O cobrador de impostos de Jericó,
a teoria social da ação
e o direito achado na rua

Em julho de 2003, sancionou-se a lei n° 10.695, que deu nova redação ao art. 184 do Código Penal. Esse artigo trata da criminalização da conduta de quem viola direitos autorais: a pirataria. As penas para a pirataria variam de três meses de detenção a quatro anos de reclusão. Como se vê, pirataria dá cadeia, malgrado muitos dos brasileiros que vivem abaixo da linha de pobreza, e até alguns que vivem acima dela, façam desse ilícito uma profissão. Ora, mas quem quereria viver com um salário de R$ 0,44 (quarenta e quatro centavos) por dia? Quarenta e quatro centavos são capazes de oferecer condições justas e favoráveis de trabalho? Quarenta e quatro centavos garantem direitos sociais, como saúde, bem-estar, alimentação, vestuário, habitação e cuidados médicos?

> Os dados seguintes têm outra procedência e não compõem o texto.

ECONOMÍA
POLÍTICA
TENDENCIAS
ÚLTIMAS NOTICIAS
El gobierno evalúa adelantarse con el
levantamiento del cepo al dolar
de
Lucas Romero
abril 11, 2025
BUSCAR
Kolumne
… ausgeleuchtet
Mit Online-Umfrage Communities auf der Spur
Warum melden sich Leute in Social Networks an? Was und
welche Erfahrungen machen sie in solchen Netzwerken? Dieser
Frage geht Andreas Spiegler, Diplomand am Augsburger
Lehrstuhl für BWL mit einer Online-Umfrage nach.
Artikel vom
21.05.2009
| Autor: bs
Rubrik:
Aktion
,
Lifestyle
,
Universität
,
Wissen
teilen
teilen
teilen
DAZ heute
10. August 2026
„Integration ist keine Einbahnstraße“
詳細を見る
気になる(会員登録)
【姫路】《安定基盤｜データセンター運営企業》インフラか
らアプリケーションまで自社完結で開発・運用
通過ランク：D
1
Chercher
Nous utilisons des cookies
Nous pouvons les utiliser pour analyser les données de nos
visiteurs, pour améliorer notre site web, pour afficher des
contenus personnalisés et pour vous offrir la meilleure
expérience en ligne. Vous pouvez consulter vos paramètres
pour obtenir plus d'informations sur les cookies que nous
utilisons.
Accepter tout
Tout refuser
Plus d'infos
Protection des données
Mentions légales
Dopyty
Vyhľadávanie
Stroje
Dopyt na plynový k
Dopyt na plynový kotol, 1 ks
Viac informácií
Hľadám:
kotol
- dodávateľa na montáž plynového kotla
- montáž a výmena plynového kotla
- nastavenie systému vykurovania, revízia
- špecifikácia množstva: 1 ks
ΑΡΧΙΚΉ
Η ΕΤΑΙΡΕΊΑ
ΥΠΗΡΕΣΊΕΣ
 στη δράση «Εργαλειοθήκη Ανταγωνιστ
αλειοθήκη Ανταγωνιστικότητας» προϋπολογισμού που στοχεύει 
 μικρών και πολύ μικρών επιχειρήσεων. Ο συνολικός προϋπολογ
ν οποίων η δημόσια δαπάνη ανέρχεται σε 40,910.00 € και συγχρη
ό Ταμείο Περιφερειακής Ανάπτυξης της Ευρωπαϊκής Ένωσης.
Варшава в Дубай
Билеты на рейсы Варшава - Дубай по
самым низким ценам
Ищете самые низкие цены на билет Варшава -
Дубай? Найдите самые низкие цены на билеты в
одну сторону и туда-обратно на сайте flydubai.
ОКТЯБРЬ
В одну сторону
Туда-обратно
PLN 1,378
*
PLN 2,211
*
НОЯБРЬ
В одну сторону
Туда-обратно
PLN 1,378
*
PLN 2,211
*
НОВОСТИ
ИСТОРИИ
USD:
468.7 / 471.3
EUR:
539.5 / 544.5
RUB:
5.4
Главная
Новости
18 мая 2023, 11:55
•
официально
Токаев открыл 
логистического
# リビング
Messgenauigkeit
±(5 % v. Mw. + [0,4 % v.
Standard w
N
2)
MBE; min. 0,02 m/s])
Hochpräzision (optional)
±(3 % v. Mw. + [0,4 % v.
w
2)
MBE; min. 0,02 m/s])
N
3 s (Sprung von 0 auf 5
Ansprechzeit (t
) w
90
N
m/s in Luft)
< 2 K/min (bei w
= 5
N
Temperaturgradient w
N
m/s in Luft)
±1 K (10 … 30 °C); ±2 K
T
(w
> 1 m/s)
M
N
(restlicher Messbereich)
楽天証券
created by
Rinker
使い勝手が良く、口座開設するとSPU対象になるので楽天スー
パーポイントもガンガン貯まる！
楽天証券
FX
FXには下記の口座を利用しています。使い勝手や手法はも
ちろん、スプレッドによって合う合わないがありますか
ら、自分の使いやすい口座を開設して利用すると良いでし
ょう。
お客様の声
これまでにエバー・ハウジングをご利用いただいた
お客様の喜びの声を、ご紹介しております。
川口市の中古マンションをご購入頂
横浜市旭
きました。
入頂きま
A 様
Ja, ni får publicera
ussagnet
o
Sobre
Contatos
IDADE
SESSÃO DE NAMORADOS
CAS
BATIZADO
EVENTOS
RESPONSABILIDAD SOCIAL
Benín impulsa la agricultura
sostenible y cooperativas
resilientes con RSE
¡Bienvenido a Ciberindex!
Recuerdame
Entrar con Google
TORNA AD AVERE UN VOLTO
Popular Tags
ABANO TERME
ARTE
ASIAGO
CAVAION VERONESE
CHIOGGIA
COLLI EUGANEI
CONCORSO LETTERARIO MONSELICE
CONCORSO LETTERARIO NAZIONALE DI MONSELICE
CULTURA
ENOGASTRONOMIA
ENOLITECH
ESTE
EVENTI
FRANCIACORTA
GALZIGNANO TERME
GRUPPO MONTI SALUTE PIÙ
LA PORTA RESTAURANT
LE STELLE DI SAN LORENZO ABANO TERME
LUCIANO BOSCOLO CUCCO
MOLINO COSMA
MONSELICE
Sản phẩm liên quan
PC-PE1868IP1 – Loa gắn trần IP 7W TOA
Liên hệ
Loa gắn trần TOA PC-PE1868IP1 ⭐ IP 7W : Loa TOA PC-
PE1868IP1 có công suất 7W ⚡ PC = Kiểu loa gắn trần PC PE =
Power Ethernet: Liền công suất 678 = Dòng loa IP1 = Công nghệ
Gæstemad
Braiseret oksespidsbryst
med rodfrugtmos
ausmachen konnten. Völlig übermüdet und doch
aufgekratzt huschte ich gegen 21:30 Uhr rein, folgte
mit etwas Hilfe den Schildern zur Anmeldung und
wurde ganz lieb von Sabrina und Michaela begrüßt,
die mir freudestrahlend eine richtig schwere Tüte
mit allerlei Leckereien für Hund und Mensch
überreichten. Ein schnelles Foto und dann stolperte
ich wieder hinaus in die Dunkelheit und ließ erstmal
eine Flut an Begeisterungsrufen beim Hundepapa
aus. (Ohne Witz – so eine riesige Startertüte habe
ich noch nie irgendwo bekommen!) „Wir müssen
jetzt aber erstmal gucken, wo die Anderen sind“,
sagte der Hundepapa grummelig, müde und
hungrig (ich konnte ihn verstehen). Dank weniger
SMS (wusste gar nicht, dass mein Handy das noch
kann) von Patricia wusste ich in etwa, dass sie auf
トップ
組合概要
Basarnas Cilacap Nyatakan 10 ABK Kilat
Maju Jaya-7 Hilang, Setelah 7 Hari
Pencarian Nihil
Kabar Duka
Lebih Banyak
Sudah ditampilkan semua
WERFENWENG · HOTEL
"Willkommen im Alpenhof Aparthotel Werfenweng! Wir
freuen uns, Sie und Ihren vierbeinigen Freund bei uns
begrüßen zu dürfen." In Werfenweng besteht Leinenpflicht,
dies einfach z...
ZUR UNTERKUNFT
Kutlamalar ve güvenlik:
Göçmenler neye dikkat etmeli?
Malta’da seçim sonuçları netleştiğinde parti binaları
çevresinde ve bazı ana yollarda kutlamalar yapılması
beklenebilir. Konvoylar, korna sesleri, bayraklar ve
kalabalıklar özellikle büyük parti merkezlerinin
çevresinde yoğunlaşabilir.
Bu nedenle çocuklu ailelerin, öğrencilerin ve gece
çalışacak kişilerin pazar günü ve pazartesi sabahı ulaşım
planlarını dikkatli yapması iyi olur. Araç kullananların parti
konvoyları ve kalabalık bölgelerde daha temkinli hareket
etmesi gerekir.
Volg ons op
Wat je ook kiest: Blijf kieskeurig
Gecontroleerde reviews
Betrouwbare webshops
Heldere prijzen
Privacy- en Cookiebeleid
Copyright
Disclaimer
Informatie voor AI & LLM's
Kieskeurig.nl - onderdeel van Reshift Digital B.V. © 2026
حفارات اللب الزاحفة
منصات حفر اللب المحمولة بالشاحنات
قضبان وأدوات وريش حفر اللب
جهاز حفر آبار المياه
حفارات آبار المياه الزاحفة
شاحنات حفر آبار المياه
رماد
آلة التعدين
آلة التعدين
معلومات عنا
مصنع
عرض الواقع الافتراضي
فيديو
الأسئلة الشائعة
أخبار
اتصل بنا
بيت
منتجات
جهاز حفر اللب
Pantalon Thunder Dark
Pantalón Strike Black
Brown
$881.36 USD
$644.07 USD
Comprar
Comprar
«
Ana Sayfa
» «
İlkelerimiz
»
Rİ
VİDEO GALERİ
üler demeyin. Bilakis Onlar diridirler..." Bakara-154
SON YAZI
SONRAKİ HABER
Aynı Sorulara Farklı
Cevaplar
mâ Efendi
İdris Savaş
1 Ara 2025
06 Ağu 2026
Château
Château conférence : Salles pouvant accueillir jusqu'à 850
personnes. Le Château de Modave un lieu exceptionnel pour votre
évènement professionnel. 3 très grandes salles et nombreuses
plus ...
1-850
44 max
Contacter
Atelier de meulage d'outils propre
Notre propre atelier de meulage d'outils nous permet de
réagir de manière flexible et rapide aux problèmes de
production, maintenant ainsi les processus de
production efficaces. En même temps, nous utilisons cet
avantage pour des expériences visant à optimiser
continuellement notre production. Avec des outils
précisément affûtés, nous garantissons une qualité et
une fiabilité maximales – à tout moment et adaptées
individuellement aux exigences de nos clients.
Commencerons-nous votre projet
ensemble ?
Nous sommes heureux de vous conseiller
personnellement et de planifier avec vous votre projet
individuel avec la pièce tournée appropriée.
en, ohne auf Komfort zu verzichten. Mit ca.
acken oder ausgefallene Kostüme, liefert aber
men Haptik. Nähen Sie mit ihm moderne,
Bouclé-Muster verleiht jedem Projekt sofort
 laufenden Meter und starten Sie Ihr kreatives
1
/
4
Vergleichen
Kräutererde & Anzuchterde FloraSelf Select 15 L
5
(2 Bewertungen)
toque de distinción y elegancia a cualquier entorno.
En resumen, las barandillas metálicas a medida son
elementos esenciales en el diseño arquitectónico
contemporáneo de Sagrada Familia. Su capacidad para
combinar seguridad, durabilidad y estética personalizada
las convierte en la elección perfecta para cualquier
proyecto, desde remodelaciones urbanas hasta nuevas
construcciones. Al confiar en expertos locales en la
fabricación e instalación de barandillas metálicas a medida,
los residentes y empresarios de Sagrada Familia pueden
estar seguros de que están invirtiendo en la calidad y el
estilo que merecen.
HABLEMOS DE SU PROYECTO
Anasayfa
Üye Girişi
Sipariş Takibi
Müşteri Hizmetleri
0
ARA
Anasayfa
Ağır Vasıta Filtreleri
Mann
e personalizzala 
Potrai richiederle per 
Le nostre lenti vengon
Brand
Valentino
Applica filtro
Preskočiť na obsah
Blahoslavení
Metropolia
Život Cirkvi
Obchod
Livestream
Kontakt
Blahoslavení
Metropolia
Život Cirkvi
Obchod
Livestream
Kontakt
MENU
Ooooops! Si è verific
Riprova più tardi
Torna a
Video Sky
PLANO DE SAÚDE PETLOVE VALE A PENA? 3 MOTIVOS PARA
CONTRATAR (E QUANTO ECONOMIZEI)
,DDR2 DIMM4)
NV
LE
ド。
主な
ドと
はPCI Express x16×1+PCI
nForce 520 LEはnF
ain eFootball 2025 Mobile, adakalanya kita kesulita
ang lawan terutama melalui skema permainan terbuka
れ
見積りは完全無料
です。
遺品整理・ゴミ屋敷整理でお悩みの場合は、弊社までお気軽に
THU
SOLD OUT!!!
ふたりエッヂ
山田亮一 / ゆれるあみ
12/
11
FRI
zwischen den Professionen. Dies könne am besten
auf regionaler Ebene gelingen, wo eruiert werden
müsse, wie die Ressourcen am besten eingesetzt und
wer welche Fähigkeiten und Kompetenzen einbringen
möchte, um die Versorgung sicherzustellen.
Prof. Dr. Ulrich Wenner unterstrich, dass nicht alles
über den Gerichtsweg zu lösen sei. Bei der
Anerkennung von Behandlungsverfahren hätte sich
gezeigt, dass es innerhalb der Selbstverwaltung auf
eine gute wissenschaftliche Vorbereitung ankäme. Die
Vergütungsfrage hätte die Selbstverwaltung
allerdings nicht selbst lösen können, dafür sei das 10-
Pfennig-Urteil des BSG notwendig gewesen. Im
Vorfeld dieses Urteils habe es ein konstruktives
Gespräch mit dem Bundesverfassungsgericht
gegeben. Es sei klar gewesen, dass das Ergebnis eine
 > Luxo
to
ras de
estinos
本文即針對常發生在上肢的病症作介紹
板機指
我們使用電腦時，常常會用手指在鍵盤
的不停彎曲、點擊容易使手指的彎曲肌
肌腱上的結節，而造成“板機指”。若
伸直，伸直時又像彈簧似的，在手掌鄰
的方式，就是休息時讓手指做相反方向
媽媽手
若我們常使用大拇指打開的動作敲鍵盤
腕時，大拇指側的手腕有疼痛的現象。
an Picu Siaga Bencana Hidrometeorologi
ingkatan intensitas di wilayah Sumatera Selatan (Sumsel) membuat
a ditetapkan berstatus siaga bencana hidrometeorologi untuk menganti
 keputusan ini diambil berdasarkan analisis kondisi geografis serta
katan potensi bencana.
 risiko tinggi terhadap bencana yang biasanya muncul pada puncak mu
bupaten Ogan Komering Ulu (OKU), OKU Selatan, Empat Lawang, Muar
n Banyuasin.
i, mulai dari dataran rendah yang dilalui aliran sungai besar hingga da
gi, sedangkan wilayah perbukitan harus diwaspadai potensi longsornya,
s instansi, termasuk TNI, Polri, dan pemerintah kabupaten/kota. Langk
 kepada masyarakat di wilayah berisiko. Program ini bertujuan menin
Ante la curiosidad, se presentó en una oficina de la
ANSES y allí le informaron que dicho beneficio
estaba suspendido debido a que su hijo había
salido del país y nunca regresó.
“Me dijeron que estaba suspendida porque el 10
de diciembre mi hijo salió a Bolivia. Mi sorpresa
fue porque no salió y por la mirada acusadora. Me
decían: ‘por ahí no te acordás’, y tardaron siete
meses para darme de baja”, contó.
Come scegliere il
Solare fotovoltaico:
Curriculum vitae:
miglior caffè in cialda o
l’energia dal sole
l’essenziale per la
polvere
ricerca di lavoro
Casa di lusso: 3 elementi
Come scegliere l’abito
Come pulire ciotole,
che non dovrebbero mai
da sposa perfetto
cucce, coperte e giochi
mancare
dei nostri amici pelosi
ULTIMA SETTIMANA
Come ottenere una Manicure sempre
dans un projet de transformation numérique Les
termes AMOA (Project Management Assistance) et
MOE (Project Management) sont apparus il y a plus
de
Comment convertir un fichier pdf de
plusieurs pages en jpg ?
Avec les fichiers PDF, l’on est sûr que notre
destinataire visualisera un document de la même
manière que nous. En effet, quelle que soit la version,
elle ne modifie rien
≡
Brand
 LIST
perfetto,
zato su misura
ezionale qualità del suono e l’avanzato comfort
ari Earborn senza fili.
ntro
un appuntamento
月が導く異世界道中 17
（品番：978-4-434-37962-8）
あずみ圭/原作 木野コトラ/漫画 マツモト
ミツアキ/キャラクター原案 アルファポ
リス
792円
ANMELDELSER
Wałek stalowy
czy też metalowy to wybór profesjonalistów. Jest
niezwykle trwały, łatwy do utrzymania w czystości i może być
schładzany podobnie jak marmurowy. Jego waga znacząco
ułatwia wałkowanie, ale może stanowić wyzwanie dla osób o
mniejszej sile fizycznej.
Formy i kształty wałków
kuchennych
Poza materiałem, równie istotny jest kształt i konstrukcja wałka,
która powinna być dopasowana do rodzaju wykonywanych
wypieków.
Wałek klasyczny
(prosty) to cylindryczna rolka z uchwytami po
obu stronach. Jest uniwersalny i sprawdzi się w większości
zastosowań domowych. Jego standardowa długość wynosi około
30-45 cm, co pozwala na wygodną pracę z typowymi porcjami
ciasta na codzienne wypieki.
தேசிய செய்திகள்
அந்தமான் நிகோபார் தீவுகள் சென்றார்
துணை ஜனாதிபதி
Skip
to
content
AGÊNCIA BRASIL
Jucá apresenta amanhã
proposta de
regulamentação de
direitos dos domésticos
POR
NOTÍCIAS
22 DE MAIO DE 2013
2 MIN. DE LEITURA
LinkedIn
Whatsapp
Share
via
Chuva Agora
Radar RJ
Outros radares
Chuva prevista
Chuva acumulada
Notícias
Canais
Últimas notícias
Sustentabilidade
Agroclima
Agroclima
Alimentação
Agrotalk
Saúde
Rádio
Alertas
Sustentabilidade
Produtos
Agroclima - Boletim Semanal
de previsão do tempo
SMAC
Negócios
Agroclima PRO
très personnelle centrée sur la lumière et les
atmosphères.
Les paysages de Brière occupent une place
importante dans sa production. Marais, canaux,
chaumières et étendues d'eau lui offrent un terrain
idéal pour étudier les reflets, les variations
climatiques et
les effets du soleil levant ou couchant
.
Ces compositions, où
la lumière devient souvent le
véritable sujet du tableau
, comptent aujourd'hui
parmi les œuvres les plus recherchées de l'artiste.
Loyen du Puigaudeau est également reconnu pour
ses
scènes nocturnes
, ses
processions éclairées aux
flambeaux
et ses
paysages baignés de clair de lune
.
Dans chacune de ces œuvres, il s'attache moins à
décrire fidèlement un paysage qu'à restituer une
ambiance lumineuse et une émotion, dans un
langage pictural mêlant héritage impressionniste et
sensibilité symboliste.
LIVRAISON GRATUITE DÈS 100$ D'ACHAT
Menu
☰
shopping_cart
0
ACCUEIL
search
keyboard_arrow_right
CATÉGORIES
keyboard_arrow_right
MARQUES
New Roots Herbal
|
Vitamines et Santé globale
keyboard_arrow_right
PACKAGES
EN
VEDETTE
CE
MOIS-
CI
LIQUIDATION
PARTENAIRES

Por coisas como essas, foi que, em 1987, um ano antes da promulgação da CF de 88, intelectuais da UNB fundaram o chamado “direito achado na rua”. Fruto de pesquisas concentradas no âmbito do núcleo de estudos para a paz, essa corrente teve como grande scholar o prof. Roberto Lyra Filho, para quem o direito só teria significado se partisse de uma análise da prática social, fincada no empirismo e na disputa aberta pela vitória da justiça sobre a lei. Por conseguinte, Lyra Filho consubstanciava seus pontos de vista em pensamentos alternativos, heterodoxos e, antes de mais nada, não-conformistas.Numa palavra, o direito achado na rua realiza uma “leitura dialética do fenômeno jurídico”.


Essa dicotomia, todavia, é intransponível. Historicamente, cobradores de impostos sempre foram colocados ao lado de prostitutas e pecadores. Que o diga a bíblia (Mateus 21,32 e Marcos 2,16). Ainda assim, Cristo hospedou-se na residência de Zaqueu, talvez um dos mais contumazes cobradores de impostos de Jericó. Sucede que Zaqueu arrependeu-se das extorsões e acusações falsas que praticou para arrancar tributos. Jocosamente, talvez tenha achado, na rua, o direito das suas vítimas. Em verdade, o fisco federal não extorque e tampouco acusa os cidadãos que vivem abaixo da linha de pobreza. Quem faz isso é lei. Mas a lei é menor do que o ordenamento jurídico. Na Alemanha, por exemplo, tutelou-se a teoria social da ação, oriunda do gênio de Jeschech e Wessels. Para essa teoria, ação “é a conduta socialmente relevante”. Daí, perguntar: é socialmente relevante a conduta de quem pirateia por viver abaixo da linha de pobreza, procurando, assim, sobreviver com dignidade, como quer a declaração universal dos direitos do homem? É correto exigir conduta diversa dessa pessoa? Em 1998, Luiz Vicente Cernicchiaro, então ministro do STJ, ao relatar o recurso especial nº 112.600, disse: “Cumpre considerar o sentido humanístico da norma jurídica. E mais. Toda lei tem significado teleológico. A pena volta-se para a utilidade”. Pois bem, qual a utilidade em reprimir aquele que, vivendo abaixo da linha de pobreza, vende um CD ou DVD pirata?
Por conta disso, é que se trata o fisco como leão. Sucede que a mesma bíblia, que apresenta um Cristo que come com cobradores de impostos, preconiza: “como um leão furioso ou um urso feroz, assim é o governo mau que domina um povo pobre” (Provérbios 28,15). Seria precipitado dizer que o governo é mau. As leis brasileiras, no entanto, por não terem sido achadas na rua, são más. Os auditores federais, porém, embora cumpram leis más, agem de boa-fé, dando cabo de uma norma que foi achada em qualquer lugar, menos na rua, menos nas praças. Uma lei talvez achada no gabinete de um performático esquizofrênico, que pensa sob o pálio de um ar-condicionado. Ainda assim, um conselho para o pessoal do fisco, também tirado da bíblia: “não fiques justo demais. Por que causar a ti mesmo a desolação?” (Eclesiastes 7,16). É suficiente a desolação de quem ganha menos do que R$ 0,44 por dia.
* Publicado no Jornal da Cidade, Aracaju-SE, edição de domingo e segunda-feira, 13 e 14 de janeiro de 2008, Caderno B. página 8.